Do wypadku doszło 5 maja 2014 r. 17-letnia wówczas Paulina została potrącona przez toyotę rav4, gdy przechodziła przez ulicę. Na żadnej z prostopadłych do Sienkiewicza uliczek nie było wówczas przejść dla pieszych. Teraz w miejscu, gdzie wydarzył się wypadek, są pasy.
Za kierownicą siedziała 19-latka, skręciła z ul. Sienkiewicza w prawo, w Paderewskiego i wówczas doszło do wypadku. Piesza trafiła do szpitala w bardzo ciężkim stanie. Miała liczne złamania żeber, skomplikowane złamanie ramienia, rozległą odmę podskórną i pękniętą wątrobę.

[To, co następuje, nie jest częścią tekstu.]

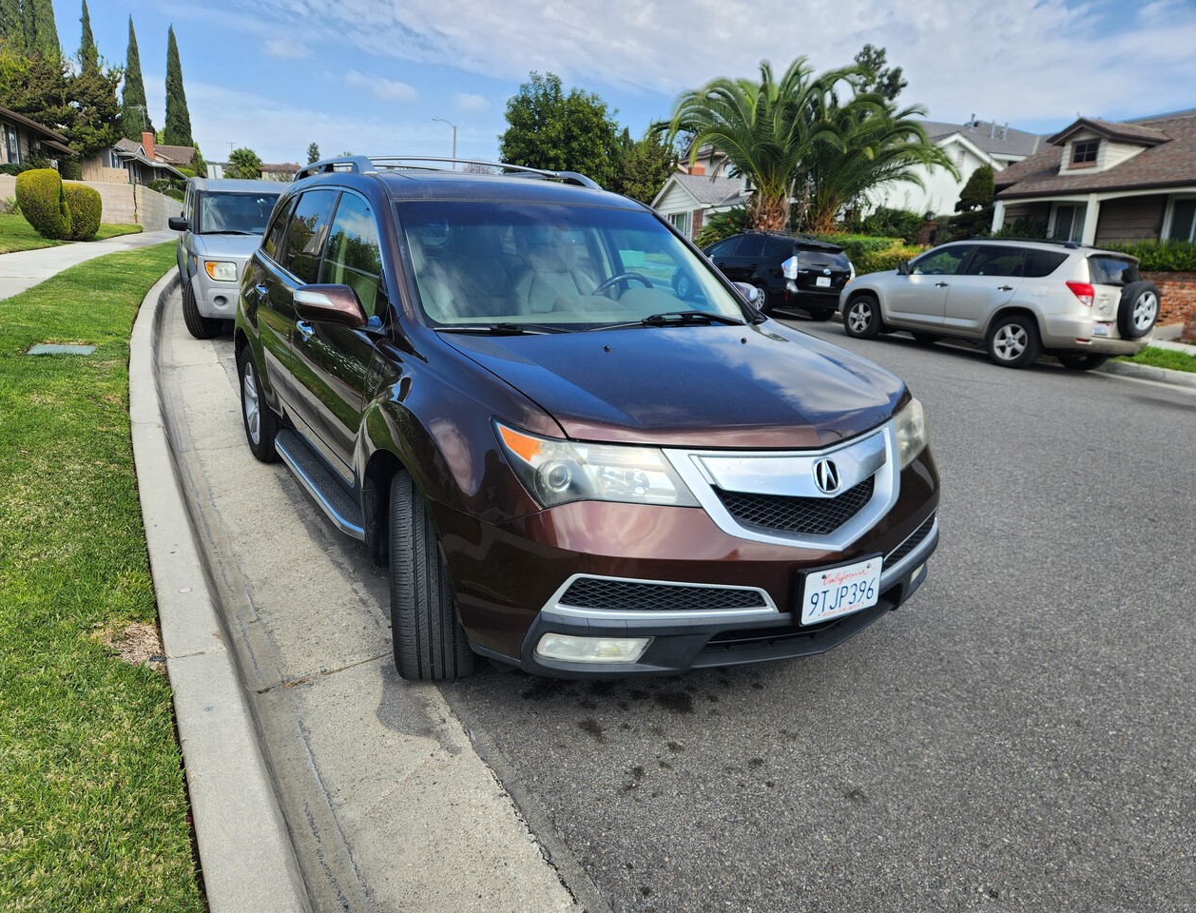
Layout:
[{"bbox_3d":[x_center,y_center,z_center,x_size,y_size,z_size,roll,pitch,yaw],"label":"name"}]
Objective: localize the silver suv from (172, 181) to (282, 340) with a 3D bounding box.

Do sprawy wypadku wracaliśmy kilkukrotnie, głównie z powodu uwag do toczącego się śledztwa, zgłaszanych przez pieszą i jej rodzinę, skarg kierowanych do komend policji wojewódzkiej i głównej, prokuratur okręgowej, apelacyjnej, a nawet ministerstwa sprawiedliwości. Problem polega na tym, że nie ma ani jednego naocznego świadka wypadku, a zeznania obu uczestniczek diametralnie się różnią. Jedna zapewnia, że przed wejściem na jezdnię rozejrzała się, a przechodząc już przez ulicę, zauważyła pędzący samochód, druga – że jechała wolno, a piesza wtargnęła pod koła jej auta. W śledztwie pojawiła się też kwestia słuchawek w uszach pieszej i korzystania z telefonu przez kierującą. Kluczowe były opinie biegłych z zakresu medycyny sądowej i wypadków samochodowych, ale tych z kolei było kilka i to rozbieżne.

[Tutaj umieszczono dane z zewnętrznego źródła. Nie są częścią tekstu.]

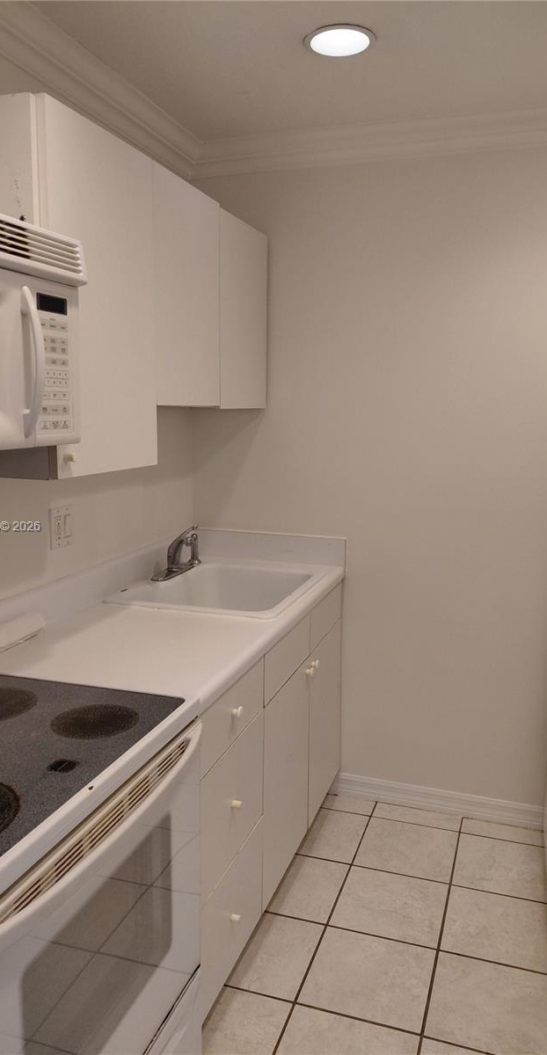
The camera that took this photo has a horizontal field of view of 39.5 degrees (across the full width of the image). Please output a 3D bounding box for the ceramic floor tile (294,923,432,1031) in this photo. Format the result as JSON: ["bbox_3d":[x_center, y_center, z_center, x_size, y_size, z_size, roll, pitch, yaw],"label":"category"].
[{"bbox_3d":[0.262,1.213,2.057,0.314,0.010,0.314,3,9,19],"label":"ceramic floor tile"}]

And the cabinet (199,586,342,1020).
[{"bbox_3d":[-0.253,0.726,2.451,0.623,0.879,1.378,3,9,19],"label":"cabinet"}]

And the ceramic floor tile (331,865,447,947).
[{"bbox_3d":[0.366,1.168,2.358,0.314,0.010,0.314,3,9,19],"label":"ceramic floor tile"}]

Pod koniec grudnia 2014 r. Prokuratura Rejonowa w Wyszkowie umorzyła śledztwo „wobec braku ustawowych znamion czynu zabronionego”, w uzasadnieniu wskazując jednocześnie na Paulinę jako główną sprawczynię wypadku. Rodzina poszkodowanej zupełnie się z tym nie zgadzała i wniosła zażalenie, po którym prokuratura ponownie przyjrzała się sprawie. Ostatecznie skierowała do Sądu Rejonowego w Wyszkowie akt oskarżenia przeciwko kierującej. 3 sierpnia sąd skazał ją na rok pozbawienia wolności w zawieszeniu na 2 lata. Wyrok jest nieprawomocny.